### [DATA SECTION]
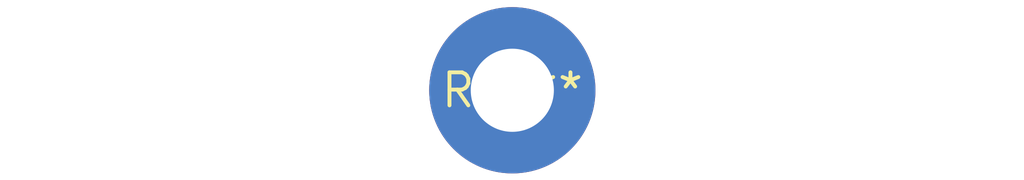
<source format=kicad_pcb>
(kicad_pcb (version 20240108) (generator pcbnew)

  (general
    (thickness 1.6)
  )

  (paper "A4")
  (layers
    (0 "F.Cu" signal)
    (31 "B.Cu" signal)
    (32 "B.Adhes" user "B.Adhesive")
    (33 "F.Adhes" user "F.Adhesive")
    (34 "B.Paste" user)
    (35 "F.Paste" user)
    (36 "B.SilkS" user "B.Silkscreen")
    (37 "F.SilkS" user "F.Silkscreen")
    (38 "B.Mask" user)
    (39 "F.Mask" user)
    (40 "Dwgs.User" user "User.Drawings")
    (41 "Cmts.User" user "User.Comments")
    (42 "Eco1.User" user "User.Eco1")
    (43 "Eco2.User" user "User.Eco2")
    (44 "Edge.Cuts" user)
    (45 "Margin" user)
    (46 "B.CrtYd" user "B.Courtyard")
    (47 "F.CrtYd" user "F.Courtyard")
    (48 "B.Fab" user)
    (49 "F.Fab" user)
    (50 "User.1" user)
    (51 "User.2" user)
    (52 "User.3" user)
    (53 "User.4" user)
    (54 "User.5" user)
    (55 "User.6" user)
    (56 "User.7" user)
    (57 "User.8" user)
    (58 "User.9" user)
  )

  (setup
    (pad_to_mask_clearance 0)
    (pcbplotparams
      (layerselection 0x00010fc_ffffffff)
      (plot_on_all_layers_selection 0x0000000_00000000)
      (disableapertmacros false)
      (usegerberextensions false)
      (usegerberattributes false)
      (usegerberadvancedattributes false)
      (creategerberjobfile false)
      (dashed_line_dash_ratio 12.000000)
      (dashed_line_gap_ratio 3.000000)
      (svgprecision 4)
      (plotframeref false)
      (viasonmask false)
      (mode 1)
      (useauxorigin false)
      (hpglpennumber 1)
      (hpglpenspeed 20)
      (hpglpendiameter 15.000000)
      (dxfpolygonmode false)
      (dxfimperialunits false)
      (dxfusepcbnewfont false)
      (psnegative false)
      (psa4output false)
      (plotreference false)
      (plotvalue false)
      (plotinvisibletext false)
      (sketchpadsonfab false)
      (subtractmaskfromsilk false)
      (outputformat 1)
      (mirror false)
      (drillshape 1)
      (scaleselection 1)
      (outputdirectory "")
    )
  )

  (net 0 "")

  (footprint "MountingHole_3.2mm_M3_Pad_TopBottom" (layer "F.Cu") (at 0 0))

)

</source>
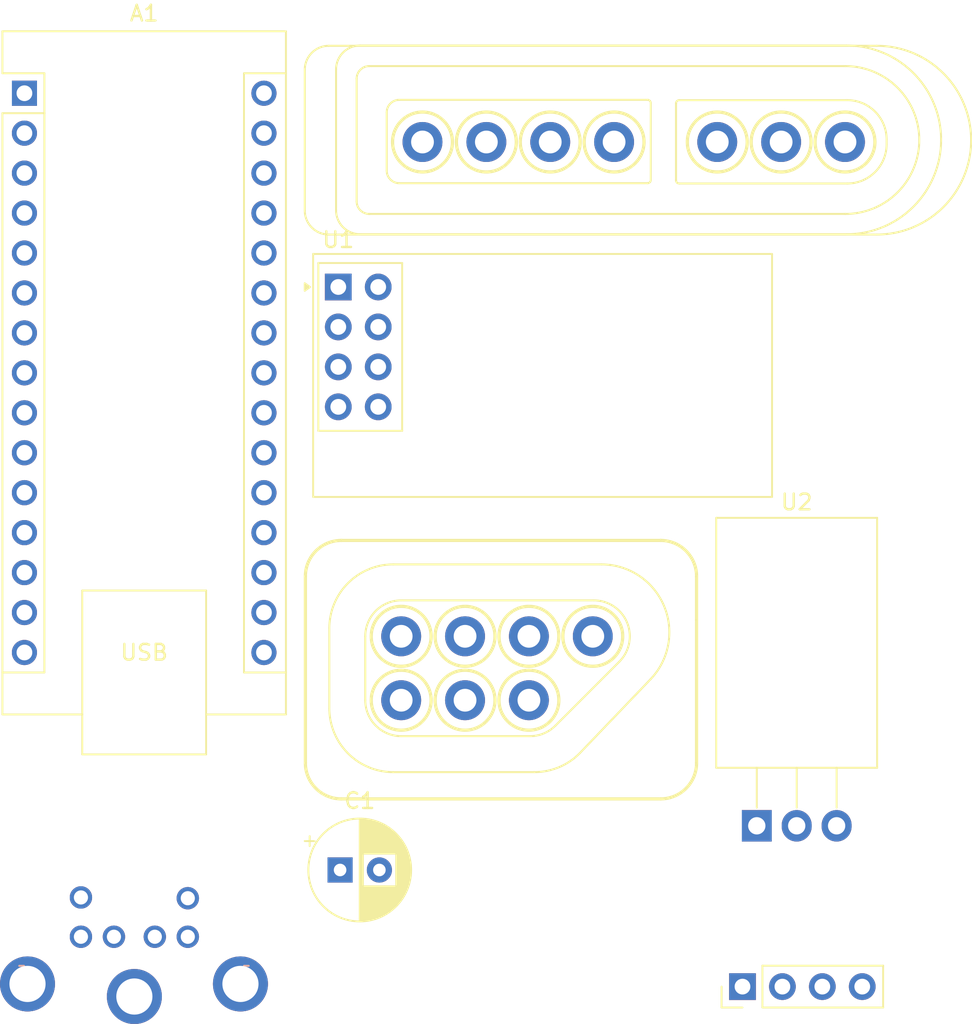
<source format=kicad_pcb>
(kicad_pcb
	(version 20240108)
	(generator "pcbnew")
	(generator_version "8.0")
	(general
		(thickness 1.6)
		(legacy_teardrops no)
	)
	(paper "A4")
	(layers
		(0 "F.Cu" signal)
		(31 "B.Cu" signal)
		(32 "B.Adhes" user "B.Adhesive")
		(33 "F.Adhes" user "F.Adhesive")
		(34 "B.Paste" user)
		(35 "F.Paste" user)
		(36 "B.SilkS" user "B.Silkscreen")
		(37 "F.SilkS" user "F.Silkscreen")
		(38 "B.Mask" user)
		(39 "F.Mask" user)
		(40 "Dwgs.User" user "User.Drawings")
		(41 "Cmts.User" user "User.Comments")
		(42 "Eco1.User" user "User.Eco1")
		(43 "Eco2.User" user "User.Eco2")
		(44 "Edge.Cuts" user)
		(45 "Margin" user)
		(46 "B.CrtYd" user "B.Courtyard")
		(47 "F.CrtYd" user "F.Courtyard")
		(48 "B.Fab" user)
		(49 "F.Fab" user)
		(50 "User.1" user)
		(51 "User.2" user)
		(52 "User.3" user)
		(53 "User.4" user)
		(54 "User.5" user)
		(55 "User.6" user)
		(56 "User.7" user)
		(57 "User.8" user)
		(58 "User.9" user)
	)
	(setup
		(pad_to_mask_clearance 0)
		(allow_soldermask_bridges_in_footprints no)
		(pcbplotparams
			(layerselection 0x00010fc_ffffffff)
			(plot_on_all_layers_selection 0x0000000_00000000)
			(disableapertmacros no)
			(usegerberextensions no)
			(usegerberattributes yes)
			(usegerberadvancedattributes yes)
			(creategerberjobfile yes)
			(dashed_line_dash_ratio 12.000000)
			(dashed_line_gap_ratio 3.000000)
			(svgprecision 4)
			(plotframeref no)
			(viasonmask no)
			(mode 1)
			(useauxorigin no)
			(hpglpennumber 1)
			(hpglpenspeed 20)
			(hpglpendiameter 15.000000)
			(pdf_front_fp_property_popups yes)
			(pdf_back_fp_property_popups yes)
			(dxfpolygonmode yes)
			(dxfimperialunits yes)
			(dxfusepcbnewfont yes)
			(psnegative no)
			(psa4output no)
			(plotreference yes)
			(plotvalue yes)
			(plotfptext yes)
			(plotinvisibletext no)
			(sketchpadsonfab no)
			(subtractmaskfromsilk no)
			(outputformat 1)
			(mirror no)
			(drillshape 1)
			(scaleselection 1)
			(outputdirectory "")
		)
	)
	(net 0 "")
	(net 1 "Net-(A1-D5)")
	(net 2 "unconnected-(A1-GND-Pad29)")
	(net 3 "unconnected-(A1-D1{slash}TX-Pad1)")
	(net 4 "Net-(Nes1-GND)")
	(net 5 "unconnected-(A1-VIN-Pad30)")
	(net 6 "unconnected-(A1-3V3-Pad17)")
	(net 7 "unconnected-(A1-A7-Pad26)")
	(net 8 "unconnected-(A1-AREF-Pad18)")
	(net 9 "unconnected-(A1-A3-Pad22)")
	(net 10 "unconnected-(A1-~{RESET}-Pad28)")
	(net 11 "unconnected-(A1-A1-Pad20)")
	(net 12 "unconnected-(A1-D0{slash}RX-Pad2)")
	(net 13 "unconnected-(A1-D10-Pad13)")
	(net 14 "unconnected-(A1-~{RESET}-Pad3)")
	(net 15 "Net-(A1-+5V)")
	(net 16 "Net-(A1-D4)")
	(net 17 "unconnected-(A1-A2-Pad21)")
	(net 18 "unconnected-(A1-A6-Pad25)")
	(net 19 "Net-(A1-D6)")
	(net 20 "unconnected-(A1-A0-Pad19)")
	(net 21 "Net-(A1-D9)")
	(net 22 "Net-(A1-D7)")
	(net 23 "Net-(A1-A4)")
	(net 24 "Net-(A1-D8)")
	(net 25 "Net-(A1-D13)")
	(net 26 "Net-(A1-D12)")
	(net 27 "Net-(A1-D11)")
	(net 28 "Net-(A1-A5)")
	(net 29 "Net-(U1-VCC)")
	(net 30 "Net-(U1-GND)")
	(net 31 "Net-(A1-D2)")
	(net 32 "Net-(A1-D3)")
	(net 33 "unconnected-(U4-Pad1)")
	(net 34 "unconnected-(U4-Pad3)")
	(footprint "Footprints_cez:1.3_0.91 inch Oled screen" (layer "F.Cu") (at 154.522 102.028))
	(footprint "Capacitor_THT:CP_Radial_D6.3mm_P2.50mm" (layer "F.Cu") (at 125.017241 102.313))
	(footprint "Footprints_cez:ps_2 connector" (layer "F.Cu") (at 111.927 96.358))
	(footprint "Module:Arduino_Nano" (layer "F.Cu") (at 104.932 52.923))
	(footprint "RF_Module:nRF24L01_Breakout" (layer "F.Cu") (at 124.903 65.243))
	(footprint "Package_TO_SOT_THT:TO-220-3_Horizontal_TabDown" (layer "F.Cu") (at 151.532 99.503))
	(footprint "Footprints_cez:nes_controller" (layer "F.Cu") (at 134.4046 80.018))
	(footprint "Footprints_cez:snes_controller_v2" (layer "F.Cu") (at 142.760501 49.088))
)

</source>
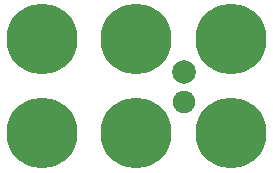
<source format=gtl>
%TF.GenerationSoftware,KiCad,Pcbnew,4.0.5-e0-6337~49~ubuntu16.04.1*%
%TF.CreationDate,2017-01-18T01:13:13-08:00*%
%TF.ProjectId,2x3-Generic-2.54mm-Pitch-Magnet,3278332D47656E657269632D322E3534,1.0*%
%TF.FileFunction,Copper,L1,Top,Signal*%
%FSLAX46Y46*%
G04 Gerber Fmt 4.6, Leading zero omitted, Abs format (unit mm)*
G04 Created by KiCad (PCBNEW 4.0.5-e0-6337~49~ubuntu16.04.1) date Wed Jan 18 01:13:13 2017*
%MOMM*%
%LPD*%
G01*
G04 APERTURE LIST*
%ADD10C,0.350000*%
%ADD11C,2.000000*%
%ADD12C,1.900000*%
%ADD13C,6.000000*%
%ADD14C,0.350000*%
G04 APERTURE END LIST*
D10*
D11*
X147891000Y-96624000D03*
D12*
X147891000Y-99164000D03*
D13*
X135891000Y-101854000D03*
X135891000Y-93854000D03*
X151891000Y-93854000D03*
X151891000Y-101854000D03*
X143891000Y-93854000D03*
X143891000Y-101854000D03*
D14*
X147891000Y-96624000D03*
X147891000Y-99164000D03*
X135891000Y-101854000D03*
X135891000Y-93854000D03*
X151891000Y-93854000D03*
X151891000Y-101854000D03*
X143891000Y-93854000D03*
X143891000Y-101854000D03*
M02*

</source>
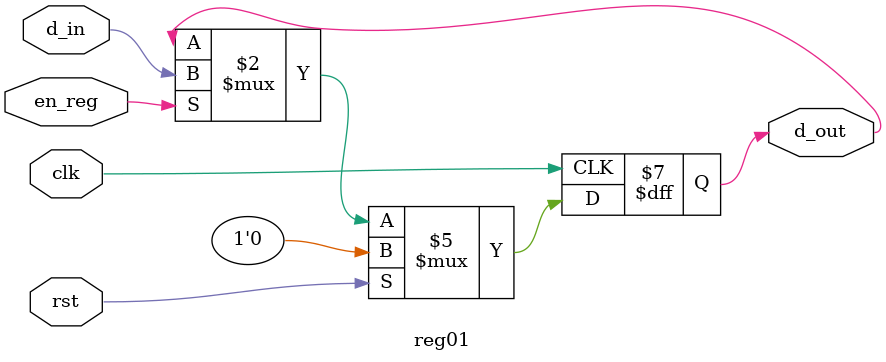
<source format=v>
/*
	Title: 32-Bit Register with Synchronous Reset
	Editor: Selene (Computer System and Architecture Lab, ICE, CYCU)
	
	Input Port
		1. clk
		2. rst: ????
		3. en_reg: ??????????
		4. d_in: ?????????
	Output Port
		1. d_out: ?????????
*/
module reg01 ( clk, rst, en_reg, d_in, d_out );
  input clk, rst, en_reg;
  input	d_in;
  output d_out;
  reg  d_out;
 
  always @( posedge clk ) begin
    if ( rst )
      d_out <= 1'b0;
    else if ( en_reg )
      d_out <= d_in;
  end

endmodule
	


</source>
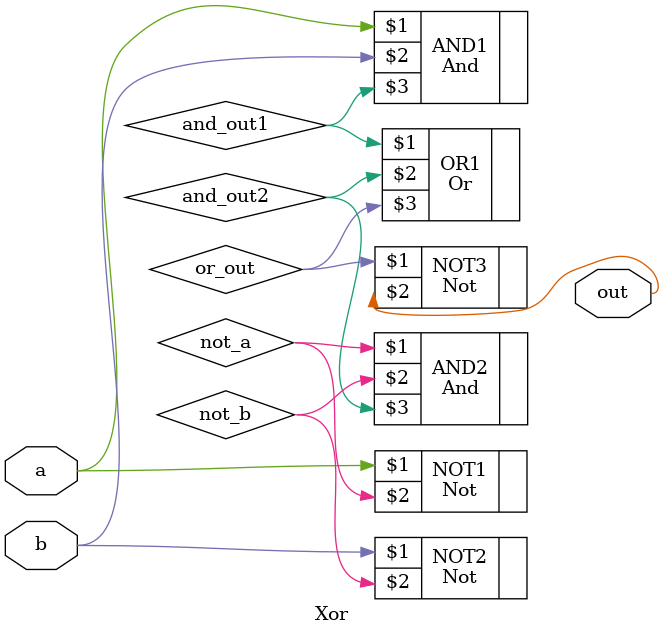
<source format=v>
/**
 * Exclusive-or gate:
 * out = not (a == b)
 */

`default_nettype none
module Xor(
	input a,
	input b,
	output out
);

	//out = ~()(a&b)+(~a&~b))

	wire and_out1;
	wire not_a;
	wire not_b;
	wire and_out2;
	wire or_out;
	Not NOT1(a, not_a);
	Not NOT2(b, not_b);
	And AND1(a, b, and_out1);
	And AND2(not_a, not_b, and_out2);
	Or OR1(and_out1, and_out2, or_out);
	Not NOT3(or_out, out);
endmodule

</source>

### [BRIEF]
Quote the lines above exactly, starting with the one that has "(at 104.932 52.923))" and ending with the one that has "And AND2(not_a, not_b, and_out2);"; drop the pictures and include nothing else.

### [SOLUTION TO THIS EXERCISE]
	(footprint "Module:Arduino_Nano" (layer "F.Cu") (at 104.932 52.923))
	(footprint "RF_Module:nRF24L01_Breakout" (layer "F.Cu") (at 124.903 65.243))
	(footprint "Package_TO_SOT_THT:TO-220-3_Horizontal_TabDown" (layer "F.Cu") (at 151.532 99.503))
	(footprint "Footprints_cez:nes_controller" (layer "F.Cu") (at 134.4046 80.018))
	(footprint "Footprints_cez:snes_controller_v2" (layer "F.Cu") (at 142.760501 49.088))
)

</source>
<source format=gtl>
%TF.GenerationSoftware,KiCad,Pcbnew,4.0.5-e0-6337~49~ubuntu16.04.1*%
%TF.CreationDate,2017-01-18T01:13:13-08:00*%
%TF.ProjectId,2x3-Generic-2.54mm-Pitch-Magnet,3278332D47656E657269632D322E3534,1.0*%
%TF.FileFunction,Copper,L1,Top,Signal*%
%FSLAX46Y46*%
G04 Gerber Fmt 4.6, Leading zero omitted, Abs format (unit mm)*
G04 Created by KiCad (PCBNEW 4.0.5-e0-6337~49~ubuntu16.04.1) date Wed Jan 18 01:13:13 2017*
%MOMM*%
%LPD*%
G01*
G04 APERTURE LIST*
%ADD10C,0.350000*%
%ADD11C,2.000000*%
%ADD12C,1.900000*%
%ADD13C,6.000000*%
%ADD14C,0.350000*%
G04 APERTURE END LIST*
D10*
D11*
X147891000Y-96624000D03*
D12*
X147891000Y-99164000D03*
D13*
X135891000Y-101854000D03*
X135891000Y-93854000D03*
X151891000Y-93854000D03*
X151891000Y-101854000D03*
X143891000Y-93854000D03*
X143891000Y-101854000D03*
D14*
X147891000Y-96624000D03*
X147891000Y-99164000D03*
X135891000Y-101854000D03*
X135891000Y-93854000D03*
X151891000Y-93854000D03*
X151891000Y-101854000D03*
X143891000Y-93854000D03*
X143891000Y-101854000D03*
M02*

</source>
<source format=v>
/*
	Title: 32-Bit Register with Synchronous Reset
	Editor: Selene (Computer System and Architecture Lab, ICE, CYCU)
	
	Input Port
		1. clk
		2. rst: ????
		3. en_reg: ??????????
		4. d_in: ?????????
	Output Port
		1. d_out: ?????????
*/
module reg01 ( clk, rst, en_reg, d_in, d_out );
  input clk, rst, en_reg;
  input	d_in;
  output d_out;
  reg  d_out;
 
  always @( posedge clk ) begin
    if ( rst )
      d_out <= 1'b0;
    else if ( en_reg )
      d_out <= d_in;
  end

endmodule
	


</source>
<source format=v>
/**
 * Exclusive-or gate:
 * out = not (a == b)
 */

`default_nettype none
module Xor(
	input a,
	input b,
	output out
);

	//out = ~()(a&b)+(~a&~b))

	wire and_out1;
	wire not_a;
	wire not_b;
	wire and_out2;
	wire or_out;
	Not NOT1(a, not_a);
	Not NOT2(b, not_b);
	And AND1(a, b, and_out1);
	And AND2(not_a, not_b, and_out2);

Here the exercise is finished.